EXTRACTED MATERIAL:
--*--

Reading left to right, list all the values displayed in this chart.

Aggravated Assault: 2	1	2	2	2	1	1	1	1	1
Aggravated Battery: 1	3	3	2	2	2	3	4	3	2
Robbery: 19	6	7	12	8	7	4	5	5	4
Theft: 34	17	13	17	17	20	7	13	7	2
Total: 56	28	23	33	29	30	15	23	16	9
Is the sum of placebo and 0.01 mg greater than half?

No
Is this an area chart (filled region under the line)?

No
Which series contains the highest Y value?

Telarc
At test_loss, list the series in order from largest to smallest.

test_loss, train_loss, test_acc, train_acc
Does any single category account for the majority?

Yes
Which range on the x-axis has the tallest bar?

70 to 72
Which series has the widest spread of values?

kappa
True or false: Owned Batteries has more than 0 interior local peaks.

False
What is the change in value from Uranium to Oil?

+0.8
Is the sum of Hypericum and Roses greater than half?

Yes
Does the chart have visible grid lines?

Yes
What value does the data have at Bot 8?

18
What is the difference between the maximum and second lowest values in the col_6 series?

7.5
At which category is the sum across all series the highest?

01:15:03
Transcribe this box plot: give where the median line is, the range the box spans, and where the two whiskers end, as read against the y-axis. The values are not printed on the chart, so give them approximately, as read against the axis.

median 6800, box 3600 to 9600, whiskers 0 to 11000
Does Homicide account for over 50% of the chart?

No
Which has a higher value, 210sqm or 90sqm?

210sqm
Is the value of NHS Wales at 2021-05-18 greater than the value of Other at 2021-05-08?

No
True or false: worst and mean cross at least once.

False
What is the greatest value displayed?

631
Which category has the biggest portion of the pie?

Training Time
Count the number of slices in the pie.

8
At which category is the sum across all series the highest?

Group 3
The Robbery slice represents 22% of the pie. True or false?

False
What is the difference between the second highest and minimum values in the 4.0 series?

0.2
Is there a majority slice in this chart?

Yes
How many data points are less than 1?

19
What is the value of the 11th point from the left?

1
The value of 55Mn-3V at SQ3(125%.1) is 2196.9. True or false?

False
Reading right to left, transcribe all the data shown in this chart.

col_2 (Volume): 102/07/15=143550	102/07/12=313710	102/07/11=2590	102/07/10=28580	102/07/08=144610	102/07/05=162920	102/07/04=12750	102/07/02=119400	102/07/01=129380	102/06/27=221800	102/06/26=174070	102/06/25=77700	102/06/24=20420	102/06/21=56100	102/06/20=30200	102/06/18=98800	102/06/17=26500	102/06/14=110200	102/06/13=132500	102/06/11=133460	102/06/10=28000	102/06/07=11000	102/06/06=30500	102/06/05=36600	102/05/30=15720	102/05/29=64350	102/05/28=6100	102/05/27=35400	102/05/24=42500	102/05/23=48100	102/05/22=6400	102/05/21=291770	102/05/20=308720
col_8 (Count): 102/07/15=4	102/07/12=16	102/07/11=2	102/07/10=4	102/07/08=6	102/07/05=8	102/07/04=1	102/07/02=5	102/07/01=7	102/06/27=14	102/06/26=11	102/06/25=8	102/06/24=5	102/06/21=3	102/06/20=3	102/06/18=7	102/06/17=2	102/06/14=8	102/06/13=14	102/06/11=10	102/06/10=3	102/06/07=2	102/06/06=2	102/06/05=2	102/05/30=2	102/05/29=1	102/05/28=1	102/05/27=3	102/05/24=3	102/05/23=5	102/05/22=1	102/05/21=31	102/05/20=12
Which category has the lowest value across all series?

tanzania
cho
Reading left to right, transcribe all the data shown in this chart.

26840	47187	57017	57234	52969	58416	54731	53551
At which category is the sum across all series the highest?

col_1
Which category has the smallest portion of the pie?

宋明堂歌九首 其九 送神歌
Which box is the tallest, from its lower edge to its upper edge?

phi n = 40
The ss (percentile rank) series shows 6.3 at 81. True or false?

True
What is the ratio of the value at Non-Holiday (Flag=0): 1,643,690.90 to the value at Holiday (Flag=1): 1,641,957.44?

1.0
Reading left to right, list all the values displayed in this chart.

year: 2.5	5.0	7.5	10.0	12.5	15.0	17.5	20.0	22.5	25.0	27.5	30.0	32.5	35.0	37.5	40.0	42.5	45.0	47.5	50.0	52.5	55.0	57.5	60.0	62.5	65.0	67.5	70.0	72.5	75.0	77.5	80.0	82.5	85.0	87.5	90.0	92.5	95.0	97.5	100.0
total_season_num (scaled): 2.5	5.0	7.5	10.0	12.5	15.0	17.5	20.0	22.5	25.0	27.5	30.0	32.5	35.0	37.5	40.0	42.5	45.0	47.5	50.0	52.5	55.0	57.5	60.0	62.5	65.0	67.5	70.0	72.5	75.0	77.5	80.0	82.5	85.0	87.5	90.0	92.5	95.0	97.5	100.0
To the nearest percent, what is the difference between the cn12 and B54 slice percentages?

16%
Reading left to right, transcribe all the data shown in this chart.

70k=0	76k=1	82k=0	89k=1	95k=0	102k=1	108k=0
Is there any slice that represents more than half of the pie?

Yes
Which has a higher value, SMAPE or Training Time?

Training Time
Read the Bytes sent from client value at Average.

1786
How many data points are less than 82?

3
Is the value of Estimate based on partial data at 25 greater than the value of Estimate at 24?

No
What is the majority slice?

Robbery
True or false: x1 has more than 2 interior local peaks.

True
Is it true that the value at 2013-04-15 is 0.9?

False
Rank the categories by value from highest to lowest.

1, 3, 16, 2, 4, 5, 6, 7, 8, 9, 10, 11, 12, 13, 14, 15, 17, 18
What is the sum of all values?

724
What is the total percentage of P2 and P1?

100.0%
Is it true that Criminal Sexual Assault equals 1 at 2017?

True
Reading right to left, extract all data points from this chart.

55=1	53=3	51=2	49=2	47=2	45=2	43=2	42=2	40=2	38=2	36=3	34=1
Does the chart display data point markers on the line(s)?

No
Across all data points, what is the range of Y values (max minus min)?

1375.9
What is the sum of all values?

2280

--*--

ASSIGNED TASK: Extract every line of the records above that contains the word "from".

EXERCISE ANSWER:
At test_loss, list the series in order from largest to smallest.
What is the change in value from Uranium to Oil?
What is the value of the 11th point from the left?
Which box is the tallest, from its lower edge to its upper edge?
Read the Bytes sent from client value at Average.
Rank the categories by value from highest to lowest.
Reading right to left, extract all data points from this chart.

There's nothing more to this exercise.